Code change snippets
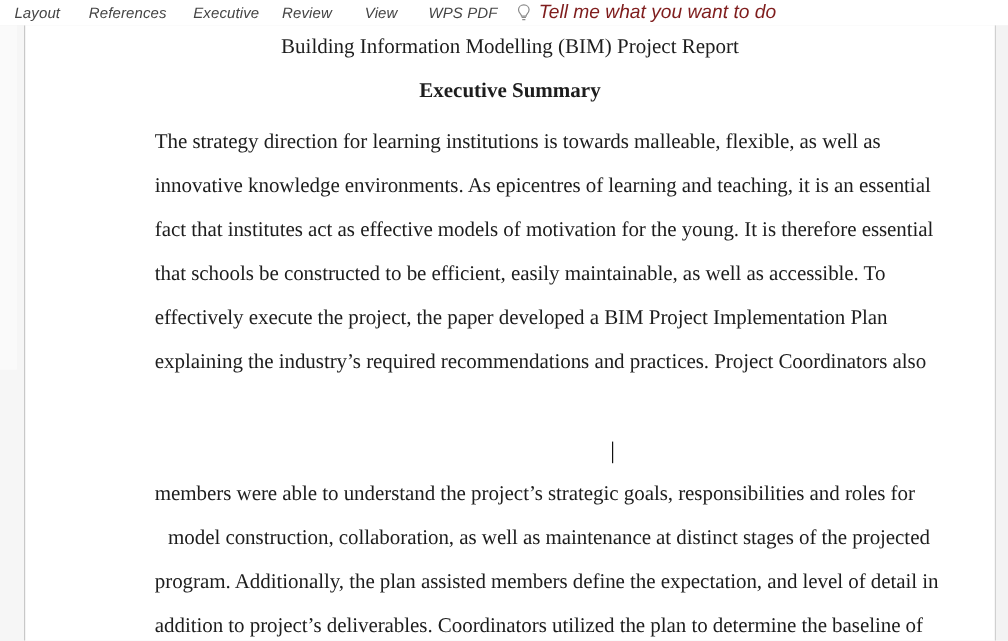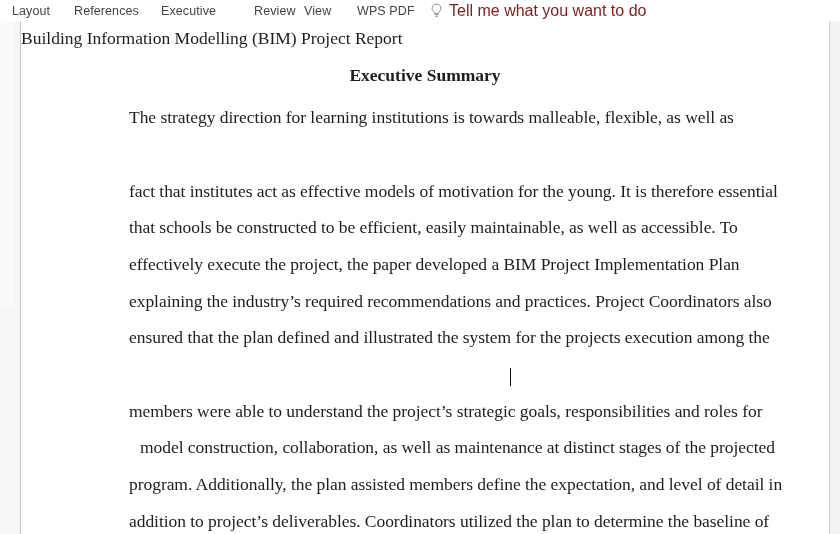--- a/index.html
+++ b/index.html
@@ -26,6 +26,7 @@
     display: flex;
     align-items: center;
     box-sizing: border-box;
+    font-style: italic;
   }
   .ribbon-tab {
     font-family: "Liberation Sans", sans-serif;

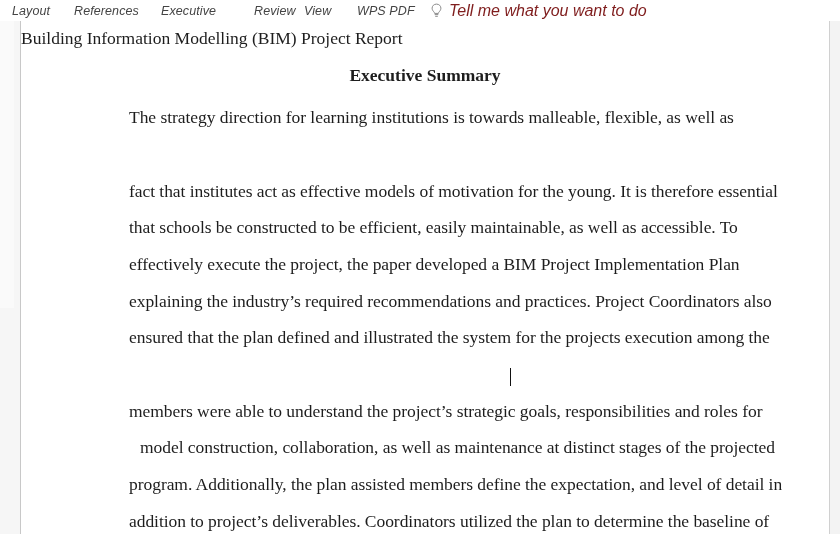--- a/index.html
+++ b/index.html
@@ -40,7 +40,7 @@
   #tab-layout      { position: absolute; left: 12px;  top: 1px; }
   #tab-references  { position: absolute; left: 74px;  top: 1px; }
   #tab-mailings    { position: absolute; left: 161px; top: 1px; }
-  #tab-review      { position: absolute; left: 235px; top: 1px; margin-left: 19px; }
+  #tab-review      { position: absolute; left: 235px; top: 1px; }
   #tab-view        { position: absolute; left: 304px; top: 1px; }
   #tab-wps-pdf     { position: absolute; left: 357px; top: 1px; }
 

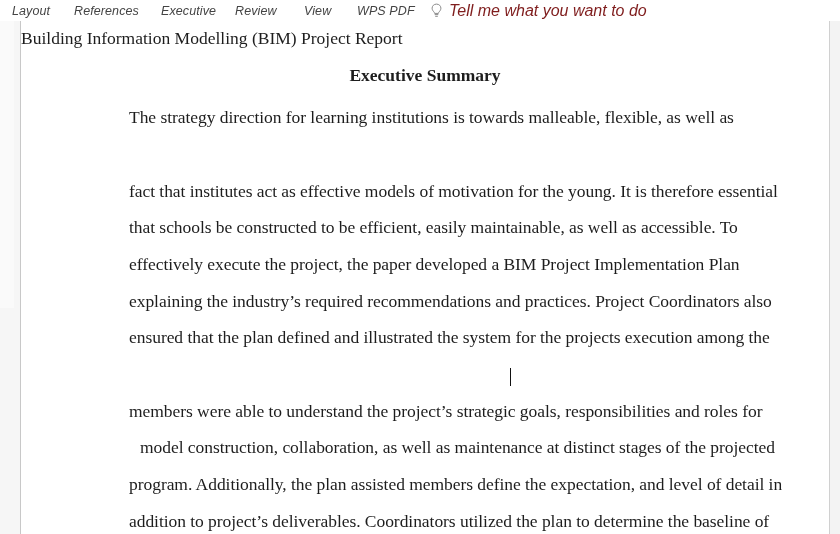--- a/index.html
+++ b/index.html
@@ -133,7 +133,7 @@
     left: 0;
     top: 7px;
     width: 808px;
-    text-align: left;
+    text-align: center;
     white-space: nowrap;
   }
   #doc-heading {

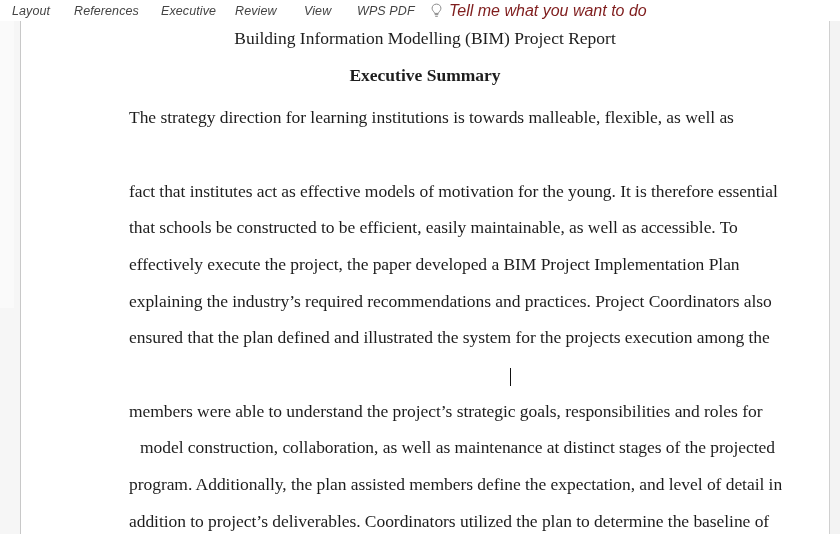--- a/index.html
+++ b/index.html
@@ -214,6 +214,7 @@
       <div class="doc-line" id="doc-heading">Executive Summary</div>
 
       <div class="doc-line body-line" id="body-line-0">The strategy direction for learning institutions is towards malleable, flexible, as well as</div>
+      <div class="doc-line body-line" id="body-line-1">innovative knowledge environments. As epicentres of learning and teaching, it is an essential</div>
       <div class="doc-line body-line" id="body-line-2">fact that institutes act as effective models of motivation for the young. It is therefore essential</div>
       <div class="doc-line body-line" id="body-line-3">that schools be constructed to be efficient, easily maintainable, as well as accessible. To</div>
       <div class="doc-line body-line" id="body-line-4">effectively execute the project, the paper developed a BIM Project Implementation Plan</div>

- [About this exercise]
Quote the data above in full and without alteration; skip the pictures.

- [Exercise response]
--- a/index.html
+++ b/index.html
@@ -26,6 +26,7 @@
     display: flex;
     align-items: center;
     box-sizing: border-box;
+    font-style: italic;
   }
   .ribbon-tab {
     font-family: "Liberation Sans", sans-serif;

--- a/index.html
+++ b/index.html
@@ -40,7 +40,7 @@
   #tab-layout      { position: absolute; left: 12px;  top: 1px; }
   #tab-references  { position: absolute; left: 74px;  top: 1px; }
   #tab-mailings    { position: absolute; left: 161px; top: 1px; }
-  #tab-review      { position: absolute; left: 235px; top: 1px; margin-left: 19px; }
+  #tab-review      { position: absolute; left: 235px; top: 1px; }
   #tab-view        { position: absolute; left: 304px; top: 1px; }
   #tab-wps-pdf     { position: absolute; left: 357px; top: 1px; }
 

--- a/index.html
+++ b/index.html
@@ -133,7 +133,7 @@
     left: 0;
     top: 7px;
     width: 808px;
-    text-align: left;
+    text-align: center;
     white-space: nowrap;
   }
   #doc-heading {

--- a/index.html
+++ b/index.html
@@ -214,6 +214,7 @@
       <div class="doc-line" id="doc-heading">Executive Summary</div>
 
       <div class="doc-line body-line" id="body-line-0">The strategy direction for learning institutions is towards malleable, flexible, as well as</div>
+      <div class="doc-line body-line" id="body-line-1">innovative knowledge environments. As epicentres of learning and teaching, it is an essential</div>
       <div class="doc-line body-line" id="body-line-2">fact that institutes act as effective models of motivation for the young. It is therefore essential</div>
       <div class="doc-line body-line" id="body-line-3">that schools be constructed to be efficient, easily maintainable, as well as accessible. To</div>
       <div class="doc-line body-line" id="body-line-4">effectively execute the project, the paper developed a BIM Project Implementation Plan</div>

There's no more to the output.